# Cruze 1LT RS Vibration/Rubbing/Friction Noise



## Uns69 (Jan 30, 2011)

No Idea. I haven't noticed it on mine. But I will pay closer attention. Unfortuantely, your dealer might tell you what my honda dealer told me when I brought my Odyssey in for a vibration at 75mph. They told me they can't take the car to 75 because of insurance reasons. (It turned out to be a wheel bearing)
Anyway, good luck and pls keep us posted.


----------



## dimurof82 (Jan 3, 2011)

Uns69 said:


> No Idea. I haven't noticed it on mine. But I will pay closer attention. Unfortuantely, your dealer might tell you what my honda dealer told me when I brought my Odyssey in for a vibration at 75mph. They told me they can't take the car to 75 because of insurance reasons. (It turned out to be a wheel bearing)
> Anyway, good luck and pls keep us posted.


Cool, take a listen.. I see your on LI.. I notice it on the LIE, Sunrise Hwy, and Southern State. I don't think I've been on any other highways with it yet. Side roads I don't go 70 so I wouldn't know..


----------



## 70AARCUDA (Nov 14, 2010)

Uns69 said:


> No Idea. I haven't noticed it on mine. But I will pay closer attention. Unfortuantely, your dealer might tell you what my honda dealer told me when I brought my Odyssey in for a vibration at 75mph. They told me they *can't take the car to 75 because of insurance reasons*. (It turned out to be a wheel bearing)
> Anyway, good luck and pls keep us posted.
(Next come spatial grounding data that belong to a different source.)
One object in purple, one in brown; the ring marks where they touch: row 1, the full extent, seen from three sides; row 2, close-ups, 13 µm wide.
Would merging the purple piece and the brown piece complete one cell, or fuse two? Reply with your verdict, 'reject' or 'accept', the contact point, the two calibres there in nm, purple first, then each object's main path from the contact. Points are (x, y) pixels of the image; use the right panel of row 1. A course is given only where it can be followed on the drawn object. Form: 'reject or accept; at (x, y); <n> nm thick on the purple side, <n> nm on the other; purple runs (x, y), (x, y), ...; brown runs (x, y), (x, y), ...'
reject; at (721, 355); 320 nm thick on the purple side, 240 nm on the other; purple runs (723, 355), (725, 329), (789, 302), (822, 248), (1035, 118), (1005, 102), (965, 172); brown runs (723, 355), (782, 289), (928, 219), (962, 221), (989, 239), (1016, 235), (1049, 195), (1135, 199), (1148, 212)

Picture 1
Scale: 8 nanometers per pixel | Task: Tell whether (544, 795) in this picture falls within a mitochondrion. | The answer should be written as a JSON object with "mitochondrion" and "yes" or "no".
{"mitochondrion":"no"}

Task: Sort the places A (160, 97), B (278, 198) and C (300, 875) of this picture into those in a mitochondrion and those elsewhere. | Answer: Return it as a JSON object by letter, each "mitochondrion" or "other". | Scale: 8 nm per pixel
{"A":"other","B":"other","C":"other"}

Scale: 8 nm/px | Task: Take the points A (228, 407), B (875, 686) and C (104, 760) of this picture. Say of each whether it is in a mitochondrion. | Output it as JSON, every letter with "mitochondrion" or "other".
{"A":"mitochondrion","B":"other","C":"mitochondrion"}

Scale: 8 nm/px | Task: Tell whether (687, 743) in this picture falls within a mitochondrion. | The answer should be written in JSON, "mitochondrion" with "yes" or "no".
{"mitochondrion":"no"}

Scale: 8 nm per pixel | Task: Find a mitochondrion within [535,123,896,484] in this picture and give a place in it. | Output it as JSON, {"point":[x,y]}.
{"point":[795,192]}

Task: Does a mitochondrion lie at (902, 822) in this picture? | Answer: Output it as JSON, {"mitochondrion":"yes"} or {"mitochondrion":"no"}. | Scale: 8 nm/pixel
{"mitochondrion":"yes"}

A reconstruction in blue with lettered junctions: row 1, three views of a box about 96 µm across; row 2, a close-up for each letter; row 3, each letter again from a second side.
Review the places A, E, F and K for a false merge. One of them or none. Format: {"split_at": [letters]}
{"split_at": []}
...then, you should've said: _"...so, take it over to the speedometer testing shop and run it up to 80 mph on the *dynamometer*!"_

...the car should be verified and tested at whatever _legal_ speedlimit the problem occurs at.


----------



## cruze 2011 (Oct 20, 2010)

if you live where its snowing check your rims to see how much snow and ice is built up inside the rim............ my car did the same thing too its causes major shake and vibration


----------



## 70AARCUDA (Nov 14, 2010)

cruze 2011 said:


> if you live where its snowing check your rims to see how much *snow and ice is built up inside the rim*............ my car did the same thing too


...or *mud*!


----------



## cerbomark (Dec 13, 2010)

a bad brake caliper maybe?


----------



## cruzeman (Mar 13, 2011)

interesting, this sounds exactly what i am experiencing now. To bad the op is MIA I would have loved to find out how it was fixed


----------



## Jim Frye (Mar 16, 2011)

cruzeman said:


> interesting, this sounds exactly what i am experiencing now. To bad the op is MIA I would have loved to find out how it was fixed


Would you let us know when yours is fixed?

Jim


----------